Após a autoridade policial obter a prova nova, a mesma deve ser submetida ao órgão do Ministério Público que providenciou o arquivamento dos autos do inquérito policial. A partir deste momento é que deve ser adotado o ensinamento da súmula 524 do Supremo Tribunal Federal, segundo o qual o desarquivamento dos autos, a inclusão da novidade probatória na investigação e o oferecimento da denúncia só podem ocorrer diante de novas provas.
Entendemos que as mencionadas novas provas consistem em elementos que representem uma novidade material, ou seja, uma efetiva informação nova, relevante e capaz de caracterizar a justa causa. Pouco importa se a novidade já existia ao tempo do arquivamento e não foi localizada àquela altura ou se a novidade efetivamente apenas surgiu após o arquivamento. As situações são equivalentes.
Por outro lado, para justificar o desarquivamento, não bastam as provas novas apenas sob o aspecto cronológico, sem apresentar qualquer efetiva novidade. Em outras palavras, não bastam as provas apenas formalmente novas, sendo imprescindível que as provas sejam materialmente novas. Isso porque a situação do indiciado ficaria absolutamente vulnerável, caso fossem suficientes as provas formalmente novas. Nesse caso, ao mudar de ideia quanto ao arquivamento, bastaria que o Ministério Público ouvisse novamente as mesmas pessoas que já haviam prestado os seus depoimentos e sustentasse a existência de novas provas, ainda que os últimos depoimentos se limitassem a repetir os depoimentos iniciais.
Quanto à atribuição para promover o desarquivamento dos autos do inquérito policial, no Rio de Janeiro, existem dois dispositivos que tratam do tema. Nesse sentido, a Lei Complementar nº 106/03 – Lei Orgânica do Ministério Público do Estado do Rio de Janeiro –, no seu art. 39, XV, quando trata das atribuições do Procurador-Geral de Justiça, dispõe que lhe cabe requisitar autos arquivados, relacionados à prática de infração penal, ou de ato infracional atribuído a adolescente, promover seu desarquivamento e, se for o caso, oferecer denúncia ou representação, ou designar outro órgão do Ministério Público para fazê-lo. Além disso, o art. 40, caput, do referido texto legal, dispõe que compete ao Colégio de Procuradores de Justiça, através de seu Órgão Especial, rever, na forma que dispuser o seu Regimento Interno, mediante requerimento de legítimo interessado, decisão de arquivamento de Inquérito Policial ou peças de informação determinada pelo Procurador-Geral de Justiça, nos casos de sua atribuição originária.

▶ **Linhas extraídas**:
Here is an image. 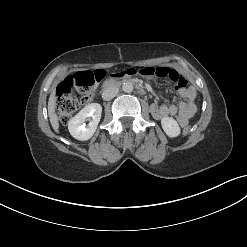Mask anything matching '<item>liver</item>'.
I'll list each match as a JSON object with an SVG mask.
<instances>
[{
	"label": "liver",
	"mask_w": 247,
	"mask_h": 247,
	"mask_svg": "<svg viewBox=\"0 0 247 247\" xmlns=\"http://www.w3.org/2000/svg\"><path fill=\"white\" fill-rule=\"evenodd\" d=\"M56 97L54 90L52 91L49 100H48V115L50 119V123L56 133L59 132V122H58V116L55 113V107H56Z\"/></svg>",
	"instance_id": "liver-1"
}]
</instances>
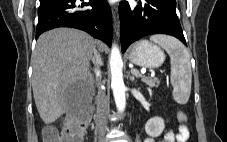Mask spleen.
<instances>
[{
  "label": "spleen",
  "instance_id": "spleen-1",
  "mask_svg": "<svg viewBox=\"0 0 227 142\" xmlns=\"http://www.w3.org/2000/svg\"><path fill=\"white\" fill-rule=\"evenodd\" d=\"M150 40L159 44L169 54L173 98L179 104H186L190 97L192 83L188 50L180 41L172 36L157 34L151 36Z\"/></svg>",
  "mask_w": 227,
  "mask_h": 142
}]
</instances>
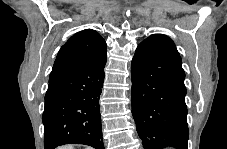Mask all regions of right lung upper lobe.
<instances>
[{
  "label": "right lung upper lobe",
  "mask_w": 227,
  "mask_h": 149,
  "mask_svg": "<svg viewBox=\"0 0 227 149\" xmlns=\"http://www.w3.org/2000/svg\"><path fill=\"white\" fill-rule=\"evenodd\" d=\"M106 52V42L95 30L77 32L59 50L49 81L96 66L107 60Z\"/></svg>",
  "instance_id": "1"
}]
</instances>
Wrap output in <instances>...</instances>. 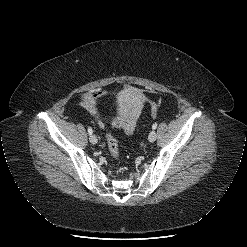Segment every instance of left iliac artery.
I'll return each instance as SVG.
<instances>
[{
	"instance_id": "44dca946",
	"label": "left iliac artery",
	"mask_w": 247,
	"mask_h": 247,
	"mask_svg": "<svg viewBox=\"0 0 247 247\" xmlns=\"http://www.w3.org/2000/svg\"><path fill=\"white\" fill-rule=\"evenodd\" d=\"M157 125H158V124L155 122V123L152 125V128H153V129H156V128H157Z\"/></svg>"
}]
</instances>
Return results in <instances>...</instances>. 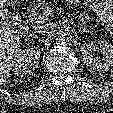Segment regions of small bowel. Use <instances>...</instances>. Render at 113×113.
Listing matches in <instances>:
<instances>
[{
    "instance_id": "1",
    "label": "small bowel",
    "mask_w": 113,
    "mask_h": 113,
    "mask_svg": "<svg viewBox=\"0 0 113 113\" xmlns=\"http://www.w3.org/2000/svg\"><path fill=\"white\" fill-rule=\"evenodd\" d=\"M86 2L95 10L98 17L106 23L109 30L113 31V0H86ZM81 18L88 20L89 16L87 13H83Z\"/></svg>"
}]
</instances>
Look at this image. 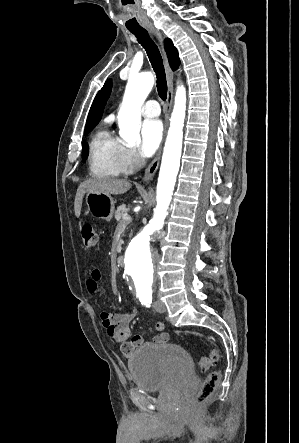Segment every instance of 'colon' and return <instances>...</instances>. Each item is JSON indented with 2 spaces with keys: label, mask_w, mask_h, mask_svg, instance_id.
I'll list each match as a JSON object with an SVG mask.
<instances>
[{
  "label": "colon",
  "mask_w": 299,
  "mask_h": 443,
  "mask_svg": "<svg viewBox=\"0 0 299 443\" xmlns=\"http://www.w3.org/2000/svg\"><path fill=\"white\" fill-rule=\"evenodd\" d=\"M81 238L83 245L86 248H94L98 243V235L94 227L90 223H84L81 227ZM219 351L212 349L208 356H202L199 358L198 365L203 371L208 370L213 364L219 360ZM221 382V373L219 371H213L208 374L201 389L195 397L196 405H203L208 402L215 394L217 388Z\"/></svg>",
  "instance_id": "colon-1"
}]
</instances>
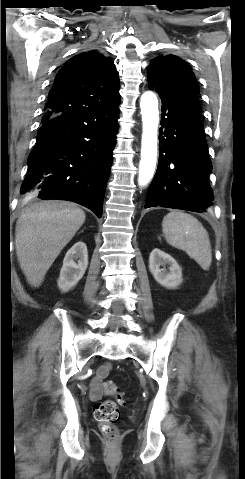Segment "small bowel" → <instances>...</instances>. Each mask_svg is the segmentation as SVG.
Masks as SVG:
<instances>
[{
    "instance_id": "1",
    "label": "small bowel",
    "mask_w": 245,
    "mask_h": 479,
    "mask_svg": "<svg viewBox=\"0 0 245 479\" xmlns=\"http://www.w3.org/2000/svg\"><path fill=\"white\" fill-rule=\"evenodd\" d=\"M109 370V364L103 365L97 370L95 377L90 383V398L92 400H99L103 396V380L109 374Z\"/></svg>"
}]
</instances>
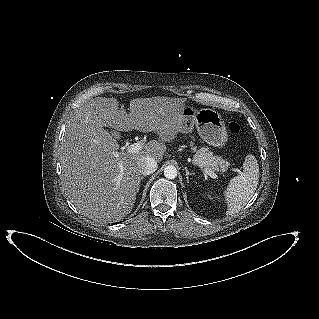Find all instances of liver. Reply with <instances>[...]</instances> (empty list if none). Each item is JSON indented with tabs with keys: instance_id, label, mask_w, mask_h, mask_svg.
Instances as JSON below:
<instances>
[{
	"instance_id": "liver-1",
	"label": "liver",
	"mask_w": 319,
	"mask_h": 319,
	"mask_svg": "<svg viewBox=\"0 0 319 319\" xmlns=\"http://www.w3.org/2000/svg\"><path fill=\"white\" fill-rule=\"evenodd\" d=\"M181 98L152 97L130 101V114L119 109L116 98L86 101L70 119L60 147L62 181L67 196L86 217L97 222H116L133 209L141 181L139 162L150 156L161 161L164 142L180 132ZM119 131L155 132L138 153H119L118 142L104 127ZM123 165V176L119 165Z\"/></svg>"
}]
</instances>
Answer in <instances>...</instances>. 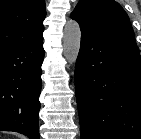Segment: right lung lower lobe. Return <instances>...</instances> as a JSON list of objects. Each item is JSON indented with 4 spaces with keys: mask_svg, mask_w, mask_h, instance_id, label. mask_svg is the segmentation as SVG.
Here are the masks:
<instances>
[{
    "mask_svg": "<svg viewBox=\"0 0 141 139\" xmlns=\"http://www.w3.org/2000/svg\"><path fill=\"white\" fill-rule=\"evenodd\" d=\"M43 37L0 51V130L39 139Z\"/></svg>",
    "mask_w": 141,
    "mask_h": 139,
    "instance_id": "right-lung-lower-lobe-1",
    "label": "right lung lower lobe"
}]
</instances>
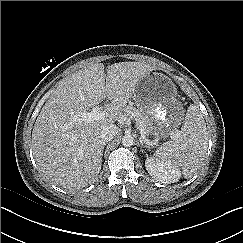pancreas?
Listing matches in <instances>:
<instances>
[{"mask_svg": "<svg viewBox=\"0 0 243 243\" xmlns=\"http://www.w3.org/2000/svg\"><path fill=\"white\" fill-rule=\"evenodd\" d=\"M124 112L126 116H131L134 118L143 134H150V123L142 112H140V110L133 106H127Z\"/></svg>", "mask_w": 243, "mask_h": 243, "instance_id": "cf45deb5", "label": "pancreas"}]
</instances>
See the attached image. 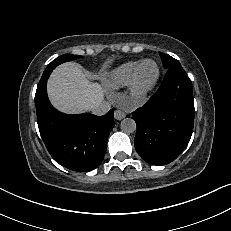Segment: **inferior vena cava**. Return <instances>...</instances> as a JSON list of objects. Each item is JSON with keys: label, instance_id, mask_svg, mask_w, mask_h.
<instances>
[{"label": "inferior vena cava", "instance_id": "602c4592", "mask_svg": "<svg viewBox=\"0 0 231 231\" xmlns=\"http://www.w3.org/2000/svg\"><path fill=\"white\" fill-rule=\"evenodd\" d=\"M111 109V104L107 101H103L91 107V112L95 115L101 116L106 114Z\"/></svg>", "mask_w": 231, "mask_h": 231}]
</instances>
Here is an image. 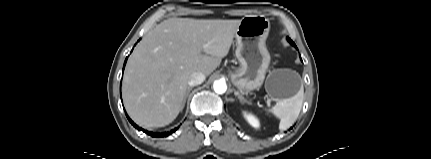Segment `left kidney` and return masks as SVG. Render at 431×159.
Returning a JSON list of instances; mask_svg holds the SVG:
<instances>
[{
  "label": "left kidney",
  "instance_id": "5707ae66",
  "mask_svg": "<svg viewBox=\"0 0 431 159\" xmlns=\"http://www.w3.org/2000/svg\"><path fill=\"white\" fill-rule=\"evenodd\" d=\"M244 117L249 122V124L252 125L254 128H258L259 127V125H260L259 121H258V119L255 116H253L251 114L244 113Z\"/></svg>",
  "mask_w": 431,
  "mask_h": 159
}]
</instances>
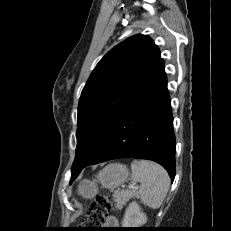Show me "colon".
<instances>
[{
  "mask_svg": "<svg viewBox=\"0 0 231 231\" xmlns=\"http://www.w3.org/2000/svg\"><path fill=\"white\" fill-rule=\"evenodd\" d=\"M113 201L107 194L98 195L92 203L83 223L89 227H98L105 222V217L112 209Z\"/></svg>",
  "mask_w": 231,
  "mask_h": 231,
  "instance_id": "colon-1",
  "label": "colon"
}]
</instances>
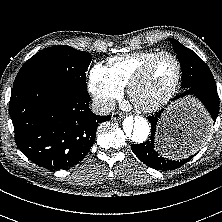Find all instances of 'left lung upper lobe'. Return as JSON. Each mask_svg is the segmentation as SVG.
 I'll return each mask as SVG.
<instances>
[{
  "label": "left lung upper lobe",
  "instance_id": "obj_1",
  "mask_svg": "<svg viewBox=\"0 0 222 222\" xmlns=\"http://www.w3.org/2000/svg\"><path fill=\"white\" fill-rule=\"evenodd\" d=\"M178 60L181 63L183 88L191 86H202L216 88L214 77L205 62L191 49L183 46L177 40L170 38ZM186 67H194L193 72H187ZM158 167L164 169L162 161H158Z\"/></svg>",
  "mask_w": 222,
  "mask_h": 222
}]
</instances>
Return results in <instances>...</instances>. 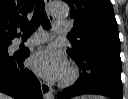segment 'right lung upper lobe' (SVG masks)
Listing matches in <instances>:
<instances>
[{
    "label": "right lung upper lobe",
    "mask_w": 128,
    "mask_h": 99,
    "mask_svg": "<svg viewBox=\"0 0 128 99\" xmlns=\"http://www.w3.org/2000/svg\"><path fill=\"white\" fill-rule=\"evenodd\" d=\"M34 4L35 0H0V42H9L19 36L17 27L28 21L27 14Z\"/></svg>",
    "instance_id": "obj_1"
}]
</instances>
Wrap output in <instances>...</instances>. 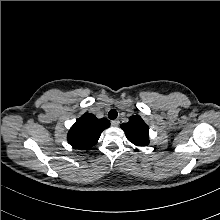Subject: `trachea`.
<instances>
[{
  "label": "trachea",
  "mask_w": 220,
  "mask_h": 220,
  "mask_svg": "<svg viewBox=\"0 0 220 220\" xmlns=\"http://www.w3.org/2000/svg\"><path fill=\"white\" fill-rule=\"evenodd\" d=\"M117 116H118V112L115 109L110 110L108 113V118L111 120L116 119Z\"/></svg>",
  "instance_id": "3493384b"
}]
</instances>
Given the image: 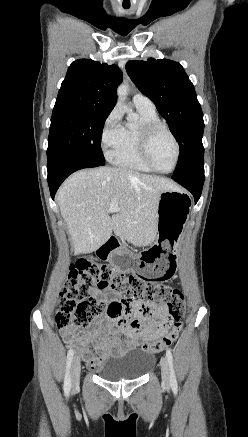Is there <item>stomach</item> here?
Listing matches in <instances>:
<instances>
[{"label": "stomach", "mask_w": 248, "mask_h": 437, "mask_svg": "<svg viewBox=\"0 0 248 437\" xmlns=\"http://www.w3.org/2000/svg\"><path fill=\"white\" fill-rule=\"evenodd\" d=\"M191 201L181 190L161 192L157 208L155 243L137 255L126 249L116 252L114 272L134 273L145 286H165L173 277L183 230L189 217Z\"/></svg>", "instance_id": "obj_1"}]
</instances>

▶ **Instruções do exercício**: Escreva a continuação do texto sobre o desarquivamento do inquérito policial, começando logo após a última frase apresentada. As linhas não têm relação com o texto sobre o desarquivamento do inquérito policial.

▶ **Resposta abaixo**:
É possível questionar tais dispositivos sustentando que o ideal seria conferir a atribuição para o desarquivamento dos autos ao próprio órgão ministerial que se manifestou, em um primeiro momento, pelo seu arquivamento. Seria possível alegar que o princípio do promotor natural, previsto no art. 5º, LIII, da Constituição Federal, impõe a lógica segundo a qual o mesmo órgão do Ministério Público deve ter a atribuição para arquivar e para desarquivar os autos do inquérito policial. Todavia, na nossa ótica, inexiste qualquer inconstitucionalidade em tais dispositivos porque o princípio do promotor natural resguarda a atribuição do órgão ministerial prevista em lei. Nada impede que o legislador confira, através de lei, a órgãos distintos a atribuição para arquivar e para desarquivar os autos do inquérito policial. Não se pode qualificar como inconstitucional todas as opções do legislador que não coincidam com as nossas vontades. Por isso, embora reconheçamos que o ideal seria centralizar as atribuições de arquivar e de desarquivar no mesmo órgão ministerial, é preciso respeitar a opção do legislador em sentido diverso. Dessa maneira, gostemos ou não, ao menos na nossa ótica, inexiste inconstitucionalidade nos dispositivos mencionados.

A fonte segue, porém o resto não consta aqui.